It's not clear to me that HE having reserved AS numbers in THEIR routing table is actually a problem. These AS numbers are actually reserved for private use. Perhaps they have a customer who wants to do BGP but doesn't want to register their own AS number and is single-homed to HE. In this case, HE can assign them a reserved AS number to use for the session and as long as HE strips that AS number when it leaves THEIR network, things are working as intended.

On Wed, Feb 5, 2020, 11:32 PM Ronald F. Guilmette <rfg@tristatelogic.com> wrote:
In message <20200206013024.4B0B213C261D@ary.qy>,
"John Levine" <johnl@iecc.com> wrote:

>1800vitamins.org has a web site at 12.180.219.234 which looks like
>they would sell me vitamins should I or my dog need any.
>
>Routeviews tells me that IP is in AS19111, routed via AS7018.  AS7018
>is AT&T which isn't surprising for a 12/8 address, but ARIN says
>AS19111 doesn't exist.  Huh?

John you have no idea how many folks are using how many bogon ASNs
as we speak.  Nobody does.  Even the guy who is doing weekly routing
table reports isn't listing them all, I think, even after I talked
to him and convinced him to list more things as bogon announcements
than he formerly was listing.  (I think his bogin lists are still not
nearly complete, e.g. if one takes into account bogon ASN announcments.)

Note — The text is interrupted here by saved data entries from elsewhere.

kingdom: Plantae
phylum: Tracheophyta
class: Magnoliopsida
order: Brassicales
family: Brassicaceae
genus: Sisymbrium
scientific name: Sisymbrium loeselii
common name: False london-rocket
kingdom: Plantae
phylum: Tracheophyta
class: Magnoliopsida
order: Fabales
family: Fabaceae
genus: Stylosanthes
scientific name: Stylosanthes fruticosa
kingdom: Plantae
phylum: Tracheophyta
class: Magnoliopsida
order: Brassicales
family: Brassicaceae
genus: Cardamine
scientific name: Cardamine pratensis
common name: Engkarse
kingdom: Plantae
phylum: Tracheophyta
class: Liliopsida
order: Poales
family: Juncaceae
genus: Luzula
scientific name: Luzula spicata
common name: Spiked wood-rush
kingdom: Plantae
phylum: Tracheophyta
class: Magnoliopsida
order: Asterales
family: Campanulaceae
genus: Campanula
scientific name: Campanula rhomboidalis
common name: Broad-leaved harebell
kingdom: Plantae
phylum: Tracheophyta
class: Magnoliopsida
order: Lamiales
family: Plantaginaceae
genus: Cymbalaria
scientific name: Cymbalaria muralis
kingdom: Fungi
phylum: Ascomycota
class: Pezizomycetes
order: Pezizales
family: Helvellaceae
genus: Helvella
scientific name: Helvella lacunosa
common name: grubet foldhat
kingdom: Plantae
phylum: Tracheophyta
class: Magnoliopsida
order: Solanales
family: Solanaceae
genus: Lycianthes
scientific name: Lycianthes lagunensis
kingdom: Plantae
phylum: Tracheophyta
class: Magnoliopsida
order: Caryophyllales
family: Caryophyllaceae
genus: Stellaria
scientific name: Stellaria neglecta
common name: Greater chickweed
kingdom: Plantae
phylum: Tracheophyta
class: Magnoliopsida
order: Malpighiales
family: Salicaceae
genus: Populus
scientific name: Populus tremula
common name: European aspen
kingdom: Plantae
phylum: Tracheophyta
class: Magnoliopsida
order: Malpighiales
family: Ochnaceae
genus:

Go to bgp.he.net and type in any number from 65000 upwards and look at
all of the effing route announcements!  These are all invalid/reserved
AS numbers which *nobody* should be announcing routes for, at least not
into the global routing table.  And yet the Internet is absolutely awash
in this garbage.

Try to think of a word that is the absolute antonym of "hygiene" and
that's the global routing table.

This stuff would be funny if only it wasn't so sick and pathetic.

Even if we forget about all of the morons who are -using- these invalid
ASNs for actually routing bits to their IPs, you have to ask yourself:
Who are all of the morons who are -peering- with these invalid ASNs?

Regards,
rfg


P.S.  Remember, out of all of the networking engineers in the entire world,
by definition, half of them are of below average intelligence.